La qualità dell’innovazione, dipendente dalla performance di un prodotto o servizio, influisce sulla sua diffusione, ma
contano molto anche le caratteristiche del sistema sociale ed il canale di comunicazione utilizzato.
Le variabili che incidono sulla diffusione dell’innovazione sono:
1. Il vantaggio relativo, cioè la percezione che essa sia migliore di un prodotto esistente;
2. La compatibilità con i valori, le esperienze e le necessità dei potenziali utilizzatori;
3. La complessità nel comprenderla e utilizzarla;
4. La sperimentabilità, la possibilità di sperimentarla su una base limitata, senza troppi rischi e costi;
5. L’osservabilità, la visibilità dei risultati da essa prodotti.
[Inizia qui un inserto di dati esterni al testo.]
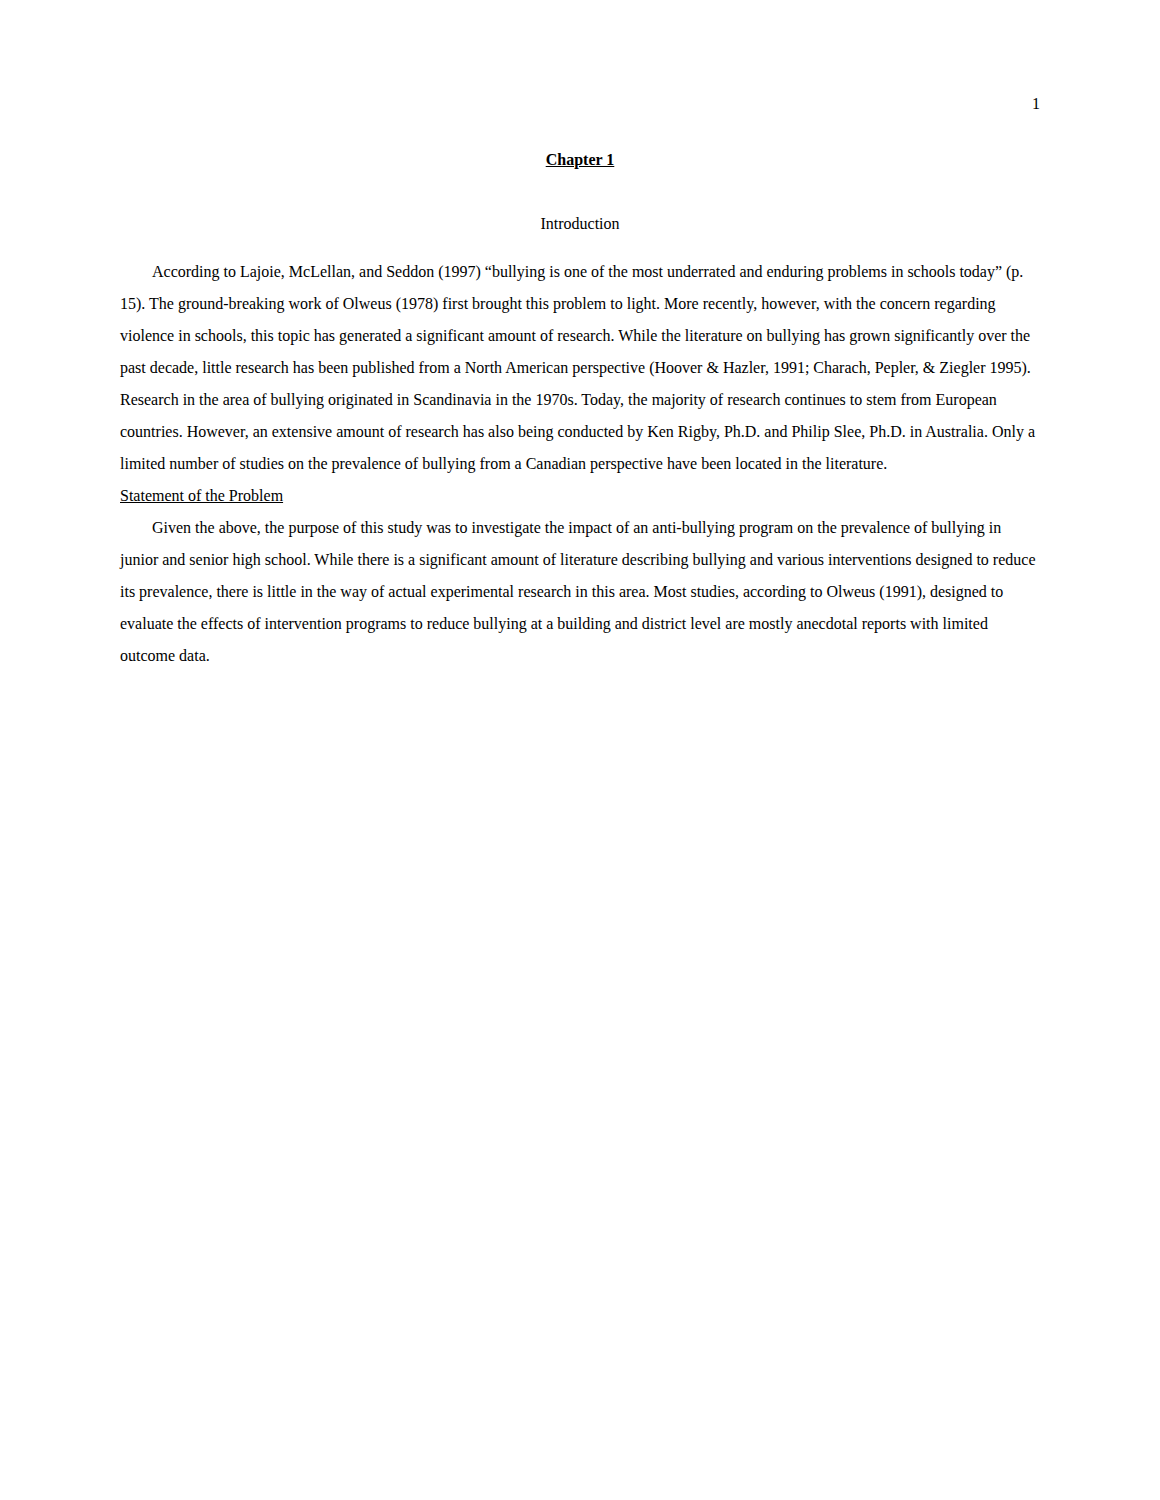1
Chapter 1
Introduction
According to Lajoie, McLellan, and Seddon (1997) “bullying is one of the most underrated and enduring problems in schools today” (p. 15). The ground-breaking work of Olweus (1978) first brought this problem to light. More recently, however, with the concern regarding violence in schools, this topic has generated a significant amount of research. While the literature on bullying has grown significantly over the past decade, little research has been published from a North American perspective (Hoover & Hazler, 1991; Charach, Pepler, & Ziegler 1995). Research in the area of bullying originated in Scandinavia in the 1970s. Today, the majority of research continues to stem from European countries. However, an extensive amount of research has also being conducted by Ken Rigby, Ph.D. and Philip Slee, Ph.D. in Australia. Only a limited number of studies on the prevalence of bullying from a Canadian perspective have been located in the literature.
Statement of the Problem
Given the above, the purpose of this study was to investigate the impact of an anti-bullying program on the prevalence of bullying in junior and senior high school. While there is a significant amount of literature describing bullying and various interventions designed to reduce its prevalence, there is little in the way of actual experimental research in this area. Most studies, according to Olweus (1991), designed to evaluate the effects of intervention programs to reduce bullying at a building and district level are mostly anecdotal reports with limited outcome data.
4. Ciclo di vita del settore


Il contesto settoriale è continuamente rimodellato dalla concorrenza e il ciclo di vita del settore si sviluppa in relazione
alla:
• crescita della domanda
• produzione e diffusione della conoscenza.
Il ciclo di vita del settore è diviso in 4 fasi:
1. introduzione:
- vendite limitate e numero limitato di clienti
- lenta penetrazione del mercato
- tecnologia innovativa, con scala limitata di produzione e mancanza di esperienza che portano a pressi e costi
elevati e bassa qualità
- tecnologia di prodotto progredisce rapidamente
- eterogeneità tecnologica: la concorrenza si sviluppa fra alternative e configurazioni progettuali
2. sviluppo:
- penetrazione scellerata del mercato
- standardizzazione tecnologica
- nuovi metodi di produzione di massa
- riduzione dei prezzi
- cambiamento tecnologico dall’innovazione di prodotto a innovazione di processo
3. maturità
- saturazione del mercato
- decelerazione dello sviluppo
- sviluppo della domanda di sostituzione
4. declino
prodotti sostitutivi sul mercato tecnologicamente superiori offerti da nuovi settori.
Il ciclo di vita di alcuni settori però possono subire delle variazioni, infatti ci sono:
• settori “technology-intensive” che possono presentare caratteristiche di settori emergenti, ossia si trovano nella
fase di introduzione o di sviluppo del loro ciclo di vita, perché la tecnologia continua a essere la maggior forza
trainante della concorrenza (s. farmaceutico, semiconduttori, computer)
• alcuni settori raggiungono la maturità ma non il declino (specialmente quelli riguardo i bisogni essenziali come
alimentari, abbigliamento, costruzioni)
• per alcuni settori ci potrebbe essere una rigenerazione del ciclo di vita, come nel caso delle biciclette
(mountain bike e ora biki elettrica, televisione HDTV e 3D)

5. Ciclo della tecnologia


Ciclo tecnologico è costituito da 4 fasi, che si susseguono a formare cicli evolutivi delle tecnologie, distinti ognuna dal
cambio di tecnologia.
a) Variazione, causata da discontinuità tecnologiche che conducono al rafforzamento di talune competenze e alla
distruzione di altre da parte delle organizzazioni;
b) Periodo di fermento, in cui le organizzazioni trovano nuove nicchie per sopravvivere ed ha luogo una
concorrenza tra design alternativi di nuove tecnologie;
c) Selezione, in cui le dinamiche sociali, politiche ed organizzative selezionano un design dominante tra le
differenti opportunità tecnologiche;
d) Ritenzione, in cui il design selezionato evolve attraverso periodi di conservazione relativamente lunghi,
subendo modifiche incrementali o innovazioni architetturali.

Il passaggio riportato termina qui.